It would be more than presumptuous for me to eulogize an author of Tony Hillerman’s stature, so I promise not to try. Still, I will miss him and his work.
Many of you have heard me disparage the quality of literature commonly found at airports, but Hillerman – whose work was popular enough to appear in them – is one of the exceptions to the rule.
It’s not that he was James Joyce writing mystery novels; he was not, and from what I’ve read about the man, he’d probably be the first to point that out. But apart from crafting himself a very successful career writing about “all that Indian stuff” his first agent advised him to excise, he – like another of my favorites, John D. MacDonald – transcended the genre with some real strengths as a writer.
The most obvious, and most celebrated, is the aforementioned subject matter.
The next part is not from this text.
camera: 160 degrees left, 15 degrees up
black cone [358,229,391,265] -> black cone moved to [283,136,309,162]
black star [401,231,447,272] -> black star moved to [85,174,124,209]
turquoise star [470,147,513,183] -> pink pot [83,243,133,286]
Hillerman would ultimately prove to be a far better judge of the public’s appetite for intelligently served observations about a variety of Native American cultures and their contrast with our “American” perspective. Where his agent believed them, apparently, to be a distraction, they ultimately were highly differentiating. At least for this reader.
Hillerman’s novels – mystery novels, even – made the histories of the Navajo, primarily, but to a lesser extent the Anasazi, Hopi, Zuni, Utes and other peoples sufficiently interesting to compel outside research. The resulting lessons were as painful as they were utterly unsurprising. Growing up, I can recall reading a book that my Dad had had when he was a child – a sort of Davy Crockett-style, fictionalized history of the frontiersman Kit Carson. Given that the book in question was probably authored in the early part of the twentieth century, I’m sure you can guess as to whether Carson played the hero or villain. The Navajo perspective, as related by Hillerman, was quite different from what I’d read. And after reading the history of the Long Walk, it’s easy to understand why.
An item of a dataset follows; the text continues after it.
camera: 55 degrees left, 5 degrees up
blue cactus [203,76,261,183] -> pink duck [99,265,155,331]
Nor was it just the historical aspects that were compelling: I found – and still find – the Navajo philosophies on a great many things surprisingly well aligned with my own. As my friends and family are, frankly, tired of hearing about. Particularly the one regarding the differing cultural values with respect to interpersonal silence – that one never goes over well.
But although Hillerman was clearly sympathetic to the Native American cause, he was no apologist. I appreciate and recommend his work not because they serviced a naive and utopian view of the cultures of peoples such as the Navajo, but rather because they emphatically did not. Hillerman showed instead a deft touch for exploring the differing values without lapsing into cliche or becoming preachy – a significant challenge indeed. But from the perspective of one who knew little about the subject matter before becoming acquainted with his work, his eye appears keen, the lessons well taken. For all that he seemed to admire the family first economics of the Navajo people, as an example, his stories constantly highlighted the intrinsic difficulties they imposed on a people that – for better or worse – has been integrated into a modern capitalist society.
Indeed, much of the case of characters in the novels could be considered to be cut from the same cloth as Carver’s blue collar lives of “quiet desperation.” And while Hillerman was no Carver, few if any writers have done a better, fairer job of telling the Native American side of the story. A side that has too often been lost, and will sadly be in further jeopardy with his passing.
Besides the unwittingly educational nature of the novels, however, I’ll miss the characters, who will presumably follow Hillerman to wherever he’s now headed. Where someone reading a Tom Clancy novel might reasonably ask why he bothered putting people in the story at all, so much of an afterthought and cardboard cutouts of people did they seem, I often had the opposite reaction when reading Hillerman’s novels. The plot, cunningly crafted though it might be, became little more than a backdrop against which the lives of the characters – never easy or simple – would play out. In many respects, they embodied the tension that suffused Hillerman’s work: where Leaphorn was raised traditionally but had grown distant from his people’s teachings, the younger foil in Chee was struggling to maintain his heritage and religion in a world with less and less room for it.
Thus I lament the passing of another one of my favorite authors, and encourage you – if you haven’t yet had the pleasure – to pick up one of his books. The bad news is that there will be no more now. But the good news is that if you like them, there are quite a few in front of you.
So enjoy, and in the meantime, let me express my sincere condolences to the Hillerman family. I have always been, and will remain, a big fan.